Texte choisi —
------------------------

L’exposition des Invalides rend compte de cette origine et elle permet de mesurer l’ampleur qu’a conféré Picasso à la circulation des motifs et des formes aussi bien en puisant dans son œuvre propre qu’à l’intérieur du gigantesque répertoire de la mémoire picturale du monde qu’il s’était composé à travers elle, précisément. En se concentrant sur quelques œuvres de l’exposition et en tâchant de suivre la succession chronologique à laquelle l’artiste lui-même tenait beaucoup, on pourrait par exemple reconstituer « l’arlequinade » visuelle suivante : sa Scène de bataille de 1895-1896 reprend notamment du Deux mai 1808 (1814) de Francisco Goya, la figure centrale du majo piquant le flanc d’un cheval à la renverse que l’on retrouve isolé dans un croquis de 1917, Étude pour un cheval éventré, dont la position prépare celle du cheval de Guernica peint vingt ans plus tard, tandis que le bras et la lampe de son œuvre maîtresse se trouvent déjà dans une Nature morte à la lampe, datée quant à elle du 29 décembre 1936. De Goya, il reprend également sa Nature morte avec des côtes et une tête d’agneau (ca. 1808-1812) dans son Crâne de mouton, peint à Royan pendant la Drôle de guerre, le 1er octobre 1939, mais restreinte cette fois à l’huile et à un lavis d’encre de Chine qui lui donnent une tonalité et une surface très proches de son Pigeon du 4 décembre 1942, appelé quant à lui à devenir tout au long de la Guerre froide la colombe symbole de paix reprise dans le monde entier.

------------------------

Matériel fourni —
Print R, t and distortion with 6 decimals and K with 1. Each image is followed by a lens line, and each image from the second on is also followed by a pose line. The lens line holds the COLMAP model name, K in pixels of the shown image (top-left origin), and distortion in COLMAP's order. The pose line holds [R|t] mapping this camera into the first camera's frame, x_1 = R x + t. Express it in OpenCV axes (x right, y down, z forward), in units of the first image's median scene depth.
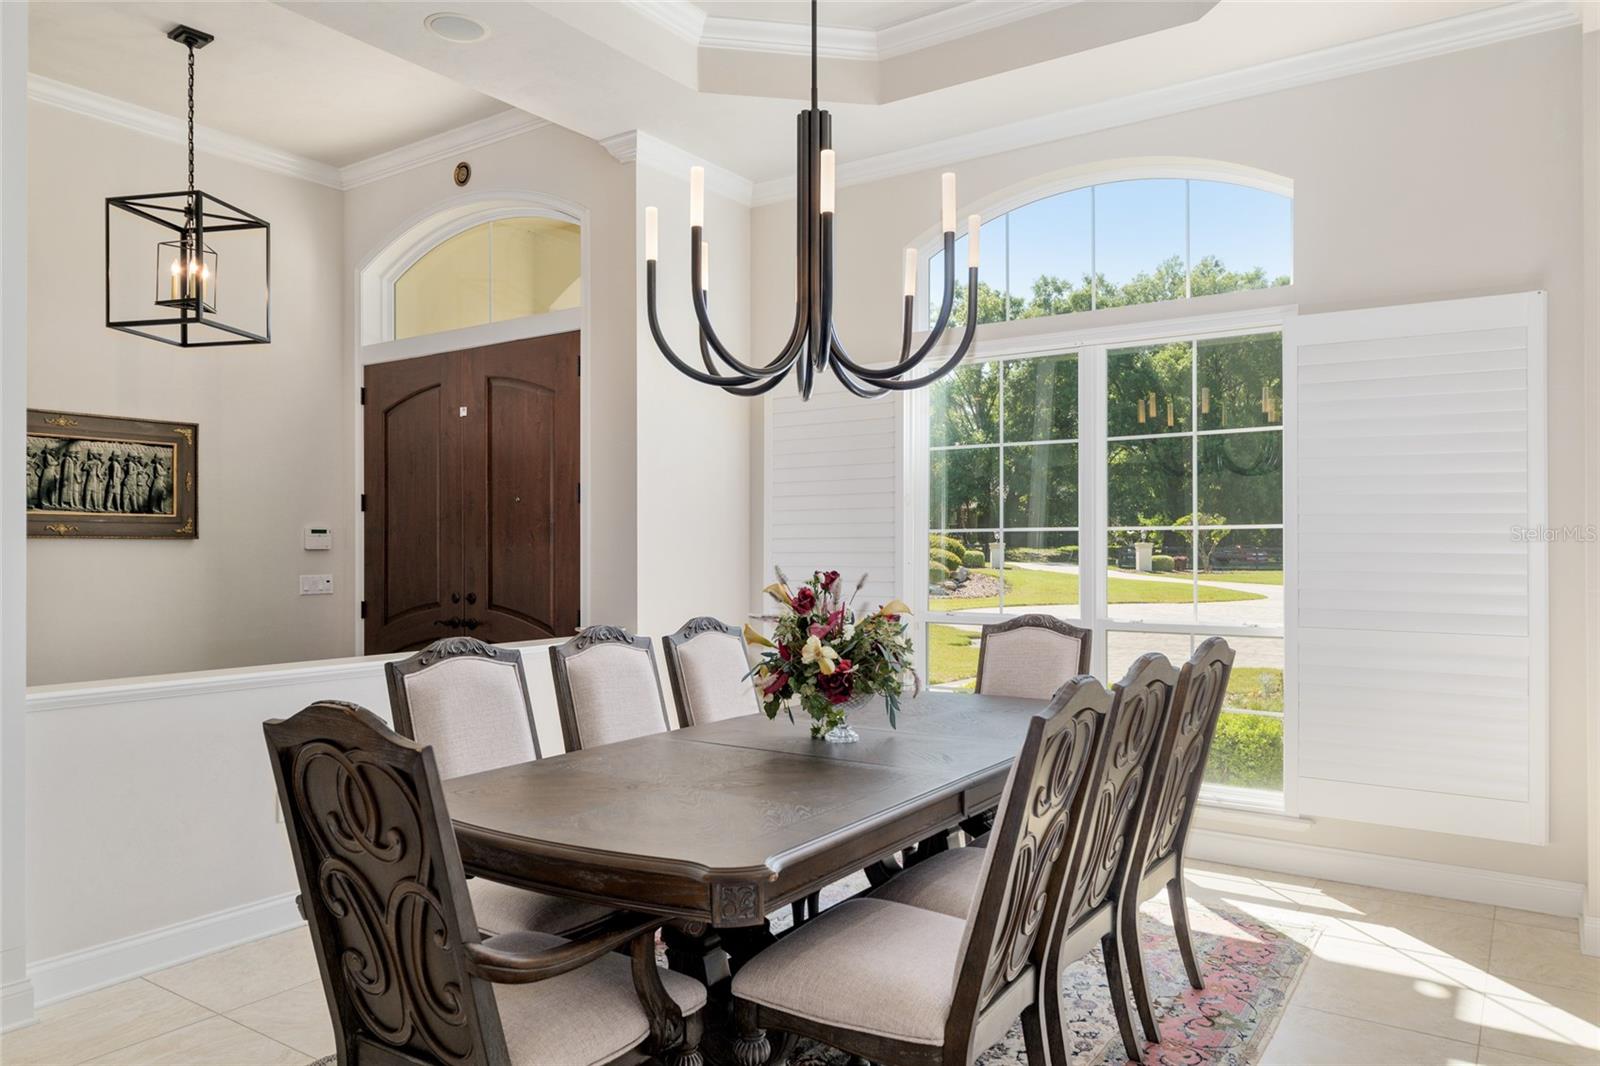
lens RADIAL K [[1035.6, 0, 795.9], [0, 1035.6, 536.9], [0, 0, 1]] dist [-0.001825, -0.003776]
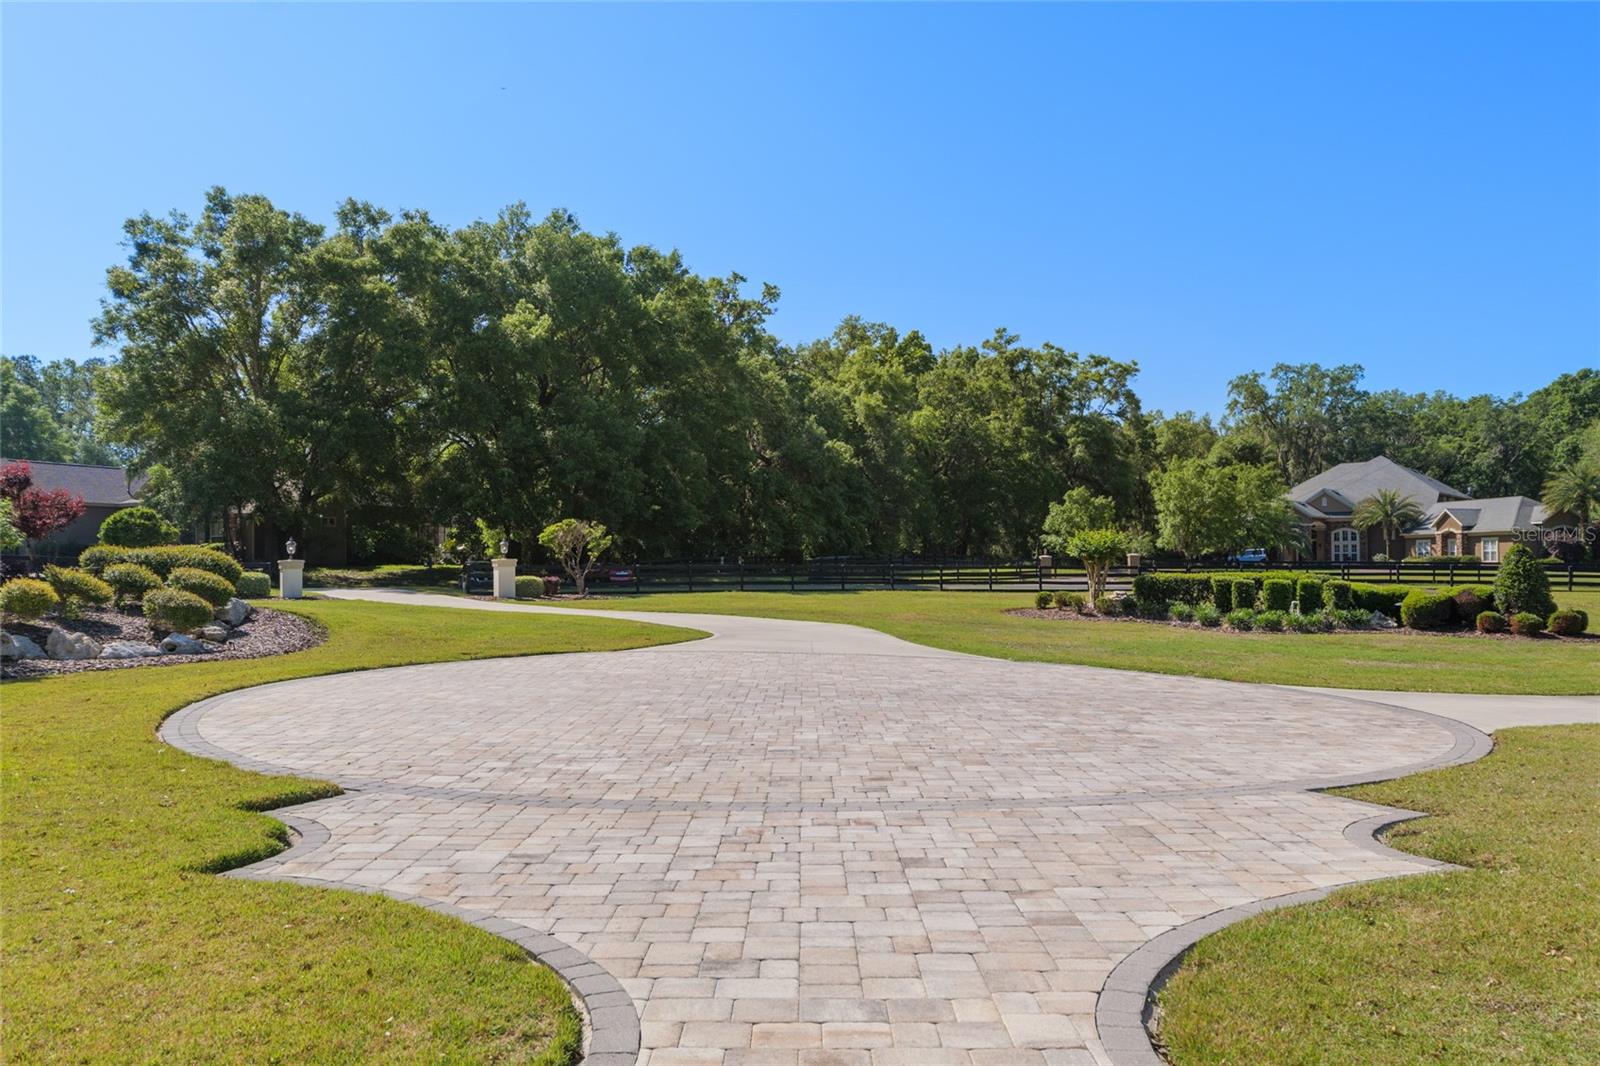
lens RADIAL K [[1229.0, 0, 797.0], [0, 1229.0, 543.4], [0, 0, 1]] dist [0.002114, 0.002397]
pose [[0.829710, 0.002333, 0.558189, 0.021656], [0.003112, 0.999956, -0.008805, 0.002788], [-0.558186, 0.009042, 0.829667, 0.152523]]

------------------------

Énoncé — Écrivez la suite du texte sur Picasso et l'exposition des Invalides, à partir de sa dernière phrase. Le matériel fourni n'est pas nécessaire ici.

Résultat obtenu —
Cela sans rien dire de l’extraordinaire petit croquis réalisé, comme son titre l’indique, Pour le centenaire de la Commune, et qui reprend moins L’Exécution de Maximilien (1868-1869) d’Édouard Manet, comme le suggère la notice du catalogue, que la lithographie qu’il en tira effectivement pour sa Barricade de 1871, possible témoignage de la Semaine sanglante, justement, et où se mêle encore cette fois le souvenir du Trois mai 1808 (1814) que l’on retrouve dans le célèbre Massacre en Corée que peignit Picasso en 1951. Début 1915, Picasso proposait d’ailleurs à Apollinaire de prendre l’Arlequin comme modèle pour les techniques nouvelles de camouflage qui, par hasard, allaient être officiellement instituées quelques jours après cette suggestion malicieuse ; lui-même, comme le relève Isabelle Limousin (p. 74), s’inspirant sans doute du camouflage de la marine anglaise pour son Arlequin et femme au collier de 1917, et peignant le cadre d’un pointillisme monochrome qui rappelle autant les habitudes de Georges Seurat que les motifs de camouflage, justement.
Mais ce qui reste peut-être plus troublant encore, dans cette sorte de mnémotechnie de la violence guerrière propre à Picasso et à son siècle, c’est qu’une figure presque noyée dans l’encre d’imprimerie, celle d’un visage de déporté qu’offre le peintre en 1955 à l’Amicale des déportés d’Auschwitz et des camps de Haute-Silésie pour leur brochure intitulée Auschwitz, 10 ans après…, que cette figure en buste d’homme au crâne rasé, au visage émacié, dont d’épaisses bandes noires évoquent aussitôt la tenue rayée des déportés, que cette figure, donc, s’apparente encore à ses arlequins de la période bleue. À côté de l’épreuve, est exposé, aux Invalides, le plomb de cette gravure ayant servi à l’impression du numéro de L’Humanité où elle fut également reproduite. Le visiteur découvre une énorme masse noire rectangulaire informe, crevée de quelques trous d’où le métal paraît dégouliner, et là, cette fois, dans cet envers de l’art, il ne reconnaît plus rien qu’un lourd et obscur néant. ❚
Œuvres citées
Catalogue d’exposition, 2019, Picasso et la guerre, Paris, Gallimard, musée de l’Armée.
Becker, Annette, 2008, « La genèse des camps de concentration : Cuba, la Guerre des Boers, la Grande Guerre. De 1896 aux années vingt », Revue d’Histoire de la Shoah, n° 189, juillet- décembre, p. 101-129.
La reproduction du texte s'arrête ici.